Through Teargas, Hope: Protesting AfD Congress in Erfurt
Through Teargas, Hope: Protesting AfD Congress in Erfurt

At 5am on Saturday, I found myself jogging across a field with a few hundred strangers to block a highway near Erfurt, Germany. We were one of several groups setting up roadblocks to prevent delegates from reaching the far-right Alternative für Deutschland (AfD) party conference. Facing a row of police in riot gear, we chanted: 'Siamo tutti antifascisti (We are all antifascists)!'

Why I Joined the Protest

As a Canadian journalist who has called Germany home for nearly 30 years and a father of two daughters, I chose to join the demonstrators rather than cover the action as a reporter. The AfD terrifies me. The party backs 'remigration,' a policy critics warn could extend beyond deporting undocumented migrants to removing German citizens with migrant backgrounds. The Bavarian AfD parliamentary group has called for a German deportation police force modelled on US Immigration and Customs Enforcement (ICE).
- - -
**WORK ITEM A:**
Give the part of the records that opens with their first line and closes with the line containing "34: (38, 209)" as a Markdown table with the columns Row and Line. Number each line in Row, put its text in Line, include both end lines, and leave out blank lines.
The protest article and these records are unrelated material.

Keypoint correspondence records
- - -
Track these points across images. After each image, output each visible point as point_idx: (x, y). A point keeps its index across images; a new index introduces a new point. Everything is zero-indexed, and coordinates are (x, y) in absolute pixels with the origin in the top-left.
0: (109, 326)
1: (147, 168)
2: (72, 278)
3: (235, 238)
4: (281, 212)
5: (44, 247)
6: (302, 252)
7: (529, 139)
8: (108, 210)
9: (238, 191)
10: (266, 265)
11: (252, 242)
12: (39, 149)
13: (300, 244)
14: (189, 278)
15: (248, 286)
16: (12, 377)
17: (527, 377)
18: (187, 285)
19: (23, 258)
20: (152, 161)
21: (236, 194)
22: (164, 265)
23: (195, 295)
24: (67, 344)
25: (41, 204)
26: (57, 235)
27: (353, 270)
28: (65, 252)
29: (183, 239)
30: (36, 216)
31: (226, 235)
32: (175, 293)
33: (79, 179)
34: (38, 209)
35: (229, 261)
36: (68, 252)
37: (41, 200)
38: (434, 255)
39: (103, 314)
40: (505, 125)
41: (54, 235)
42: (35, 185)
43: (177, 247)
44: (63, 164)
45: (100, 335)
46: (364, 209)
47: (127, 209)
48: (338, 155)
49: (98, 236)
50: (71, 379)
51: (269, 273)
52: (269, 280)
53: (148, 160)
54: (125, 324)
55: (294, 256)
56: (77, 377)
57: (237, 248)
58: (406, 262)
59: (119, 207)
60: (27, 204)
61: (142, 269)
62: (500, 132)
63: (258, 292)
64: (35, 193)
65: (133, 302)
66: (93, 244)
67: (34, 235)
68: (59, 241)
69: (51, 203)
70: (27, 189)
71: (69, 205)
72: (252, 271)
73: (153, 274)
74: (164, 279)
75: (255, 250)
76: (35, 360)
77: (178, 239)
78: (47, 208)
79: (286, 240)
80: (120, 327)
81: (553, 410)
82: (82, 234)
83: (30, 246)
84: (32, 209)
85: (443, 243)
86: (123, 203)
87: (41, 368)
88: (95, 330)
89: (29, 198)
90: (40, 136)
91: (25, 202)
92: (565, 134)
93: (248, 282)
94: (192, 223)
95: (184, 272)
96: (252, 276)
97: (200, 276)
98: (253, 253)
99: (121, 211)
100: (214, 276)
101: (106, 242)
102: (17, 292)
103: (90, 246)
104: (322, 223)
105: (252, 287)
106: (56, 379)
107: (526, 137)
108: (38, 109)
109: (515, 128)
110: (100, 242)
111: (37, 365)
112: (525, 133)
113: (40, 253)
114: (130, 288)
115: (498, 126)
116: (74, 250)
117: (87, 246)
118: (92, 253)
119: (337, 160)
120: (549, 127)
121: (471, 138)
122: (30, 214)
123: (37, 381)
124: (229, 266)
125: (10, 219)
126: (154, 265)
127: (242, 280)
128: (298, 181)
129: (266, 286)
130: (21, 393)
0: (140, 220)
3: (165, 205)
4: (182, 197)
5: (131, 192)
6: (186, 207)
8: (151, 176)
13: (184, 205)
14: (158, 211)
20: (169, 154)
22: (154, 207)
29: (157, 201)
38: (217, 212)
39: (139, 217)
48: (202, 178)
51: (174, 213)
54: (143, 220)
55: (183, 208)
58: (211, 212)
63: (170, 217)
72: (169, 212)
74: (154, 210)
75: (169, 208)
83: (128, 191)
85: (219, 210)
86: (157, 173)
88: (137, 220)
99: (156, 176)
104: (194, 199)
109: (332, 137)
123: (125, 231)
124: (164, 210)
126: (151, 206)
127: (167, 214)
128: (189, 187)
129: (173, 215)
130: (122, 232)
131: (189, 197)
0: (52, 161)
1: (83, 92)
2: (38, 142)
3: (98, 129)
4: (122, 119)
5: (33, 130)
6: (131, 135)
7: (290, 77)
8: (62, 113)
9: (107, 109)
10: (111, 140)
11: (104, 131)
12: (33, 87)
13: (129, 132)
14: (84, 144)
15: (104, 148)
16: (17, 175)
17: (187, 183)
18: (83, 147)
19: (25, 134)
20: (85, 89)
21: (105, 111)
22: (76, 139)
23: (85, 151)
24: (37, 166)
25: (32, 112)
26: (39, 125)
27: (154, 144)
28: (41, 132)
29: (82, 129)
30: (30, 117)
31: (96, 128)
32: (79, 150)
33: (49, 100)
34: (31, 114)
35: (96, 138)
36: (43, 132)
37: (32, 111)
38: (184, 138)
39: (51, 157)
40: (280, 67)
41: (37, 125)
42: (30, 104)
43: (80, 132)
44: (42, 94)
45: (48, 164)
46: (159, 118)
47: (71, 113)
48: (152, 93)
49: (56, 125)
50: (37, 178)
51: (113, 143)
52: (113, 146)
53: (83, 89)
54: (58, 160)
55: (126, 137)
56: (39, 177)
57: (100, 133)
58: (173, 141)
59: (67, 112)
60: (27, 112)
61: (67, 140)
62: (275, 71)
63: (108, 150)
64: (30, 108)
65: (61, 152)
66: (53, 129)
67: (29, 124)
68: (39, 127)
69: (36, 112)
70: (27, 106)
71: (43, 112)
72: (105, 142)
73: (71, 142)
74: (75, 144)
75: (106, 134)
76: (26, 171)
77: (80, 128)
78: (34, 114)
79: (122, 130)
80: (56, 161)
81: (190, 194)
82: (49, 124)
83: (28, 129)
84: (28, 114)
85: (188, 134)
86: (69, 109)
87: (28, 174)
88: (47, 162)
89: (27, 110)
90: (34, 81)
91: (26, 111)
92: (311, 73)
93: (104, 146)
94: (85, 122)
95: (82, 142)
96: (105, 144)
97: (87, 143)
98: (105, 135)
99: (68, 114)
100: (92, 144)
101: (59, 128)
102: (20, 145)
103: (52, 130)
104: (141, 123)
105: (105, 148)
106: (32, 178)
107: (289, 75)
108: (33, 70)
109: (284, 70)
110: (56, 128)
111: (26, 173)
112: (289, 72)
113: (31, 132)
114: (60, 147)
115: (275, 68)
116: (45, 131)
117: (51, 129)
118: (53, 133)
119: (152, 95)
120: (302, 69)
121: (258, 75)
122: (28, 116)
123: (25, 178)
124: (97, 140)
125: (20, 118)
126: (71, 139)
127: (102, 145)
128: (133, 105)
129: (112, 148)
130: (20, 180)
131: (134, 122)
- - -
**WORK ITEM B:**
Please retype the protest article in full, word for word.

**FINAL ANSWER A:**
| Row | Line |
|---|---|
| 1 | Track these points across images. After each image, output each visible point as point_idx: (x, y). A point keeps its index across images; a new index introduces a new point. Everything is zero-indexed, and coordinates are (x, y) in absolute pixels with the origin in the top-left. |
| 2 | 0: (109, 326) |
| 3 | 1: (147, 168) |
| 4 | 2: (72, 278) |
| 5 | 3: (235, 238) |
| 6 | 4: (281, 212) |
| 7 | 5: (44, 247) |
| 8 | 6: (302, 252) |
| 9 | 7: (529, 139) |
| 10 | 8: (108, 210) |
| 11 | 9: (238, 191) |
| 12 | 10: (266, 265) |
| 13 | 11: (252, 242) |
| 14 | 12: (39, 149) |
| 15 | 13: (300, 244) |
| 16 | 14: (189, 278) |
| 17 | 15: (248, 286) |
| 18 | 16: (12, 377) |
| 19 | 17: (527, 377) |
| 20 | 18: (187, 285) |
| 21 | 19: (23, 258) |
| 22 | 20: (152, 161) |
| 23 | 21: (236, 194) |
| 24 | 22: (164, 265) |
| 25 | 23: (195, 295) |
| 26 | 24: (67, 344) |
| 27 | 25: (41, 204) |
| 28 | 26: (57, 235) |
| 29 | 27: (353, 270) |
| 30 | 28: (65, 252) |
| 31 | 29: (183, 239) |
| 32 | 30: (36, 216) |
| 33 | 31: (226, 235) |
| 34 | 32: (175, 293) |
| 35 | 33: (79, 179) |
| 36 | 34: (38, 209) |

**FINAL ANSWER B:**
Through Teargas, Hope: Protesting AfD Congress in Erfurt
Through Teargas, Hope: Protesting AfD Congress in Erfurt

At 5am on Saturday, I found myself jogging across a field with a few hundred strangers to block a highway near Erfurt, Germany. We were one of several groups setting up roadblocks to prevent delegates from reaching the far-right Alternative für Deutschland (AfD) party conference. Facing a row of police in riot gear, we chanted: 'Siamo tutti antifascisti (We are all antifascists)!'

Why I Joined the Protest

As a Canadian journalist who has called Germany home for nearly 30 years and a father of two daughters, I chose to join the demonstrators rather than cover the action as a reporter. The AfD terrifies me. The party backs 'remigration,' a policy critics warn could extend beyond deporting undocumented migrants to removing German citizens with migrant backgrounds. The Bavarian AfD parliamentary group has called for a German deportation police force modelled on US Immigration and Customs Enforcement (ICE).